Gegenüber der Entwicklung der deutschen Wirtschaft ist Flassbeck tief pessimistisch. Faktisch sei die deutsche Wirtschaft seit über zwei Jahren in der Rezession. Alle Indikatoren zur Messung der wirtschaftlichen Entwicklung deuten auf eine tiefe Krise: Produktivitätsentwicklung, Auftragseingänge, Ausrüstungsinvestitionen. Trotz dieser bedrohlichen Entwicklung steuere die Bundesregierung nicht gegen, sondern hoffe auf eine konjunkturelle Erholung im Rahmen regulärer Wirtschaftszyklen.
"Ich mache jetzt seit 50 Jahren Wirtschaftsbeobachtung, und noch nie habe ich eine Regierung erlebt, die so ignorant hinsichtlich der aktuellen Entwicklung ist wie die Ampel. Mittlerweile sind wir seit zweieinhalb Jahren in einer Rezession."
Die Krise von VW deutet Flassbeck als Hinweis auf eine grundsätzliche Krise der deutschen Automobilindustrie. Das liege auch an den unklaren Rahmenbedingungen, die von der Politik vorgegeben würden.
"... die Gesamtgemengelage in der Automobilindustrie ist sehr schwierig. Niemand weiß: Elektro oder kein Elektro? Bis wann muss ich umstellen?"
Die von der Politik verursachte Unsicherheit und Unklarheit mache es sowohl für Autoproduzenten als auch für Kosumenten schwierig, Investitions- und Kaufentscheidungen zu treffen. Generell sei die allgemeine Sparneigung in Deutschland für die wirtschaftliche Entwicklung ein fundamentales Problem. Wenn sowohl der private Sektor als auch die Haushalte sparen, bleibe zur Ankurbelung der Wirtschaft keine andere Möglichkeit, als dass der Staat einspringe, meint Flassbeck. Die Bundesregierung fährt Deutschland jedoch auf Sparflamme.
Dass ein Niedergang der deutschen Wirtschaft dem Klimaschutz diene, wie es von einigen Degrowth-Apolegeten propagiert werde, hält Flassbeck für unsinnig.

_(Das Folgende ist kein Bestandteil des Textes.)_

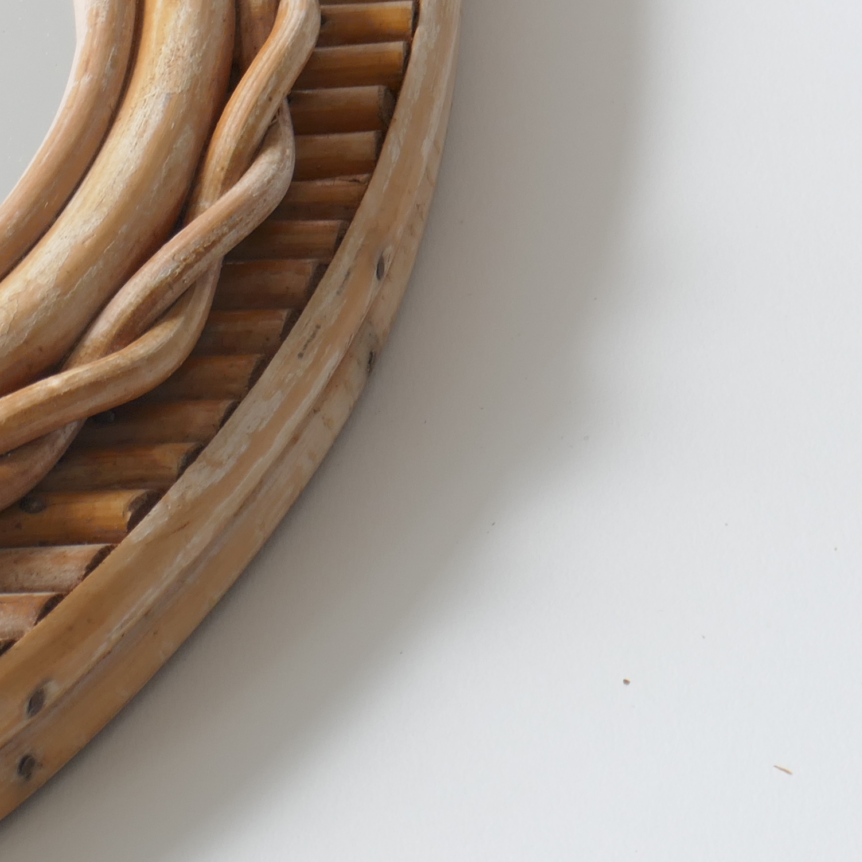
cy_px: -9
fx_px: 8283
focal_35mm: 294
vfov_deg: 5.9
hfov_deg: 5.9
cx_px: -279
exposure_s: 1/5
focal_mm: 34.6
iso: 125
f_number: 8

"Nein, zu glauben, dass man das Klima rettet, wenn VW zugrunde oder die deutsche Wirtschaft in die Knie geht, ist absurd. Es mag ja in Berlin Leute geben, die grün angezogen sind und es gar nicht so schlimm finden, wenn die Wirtschaft nicht läuft, weil das angeblich 'gut für das Klima' sei. Aber das ist eines der größten Missverständnisse. Wir brauchen eine dynamische Wirtschaft, die wächst und in Richtung Klimaneutralität umgelenkt wird – und zwar global."
Auch von der Subventionierung einzelner Betriebe hält Flassbeck nichts. Politik habe die Rahmenbedingungen so zu setzen, dass Wachstum möglich ist. Ziel müsse sein, für Geldwertstabilität zu sorgen. Da schließt sich dann der Bogen zu China. China sei das gelungen, indem die Beschäftigten in Form steigender Löhne Anteil am Erfolg haben und so für eine stabile Binnennachfrage sorgen. Und in Deutschland gelingt das eben nicht.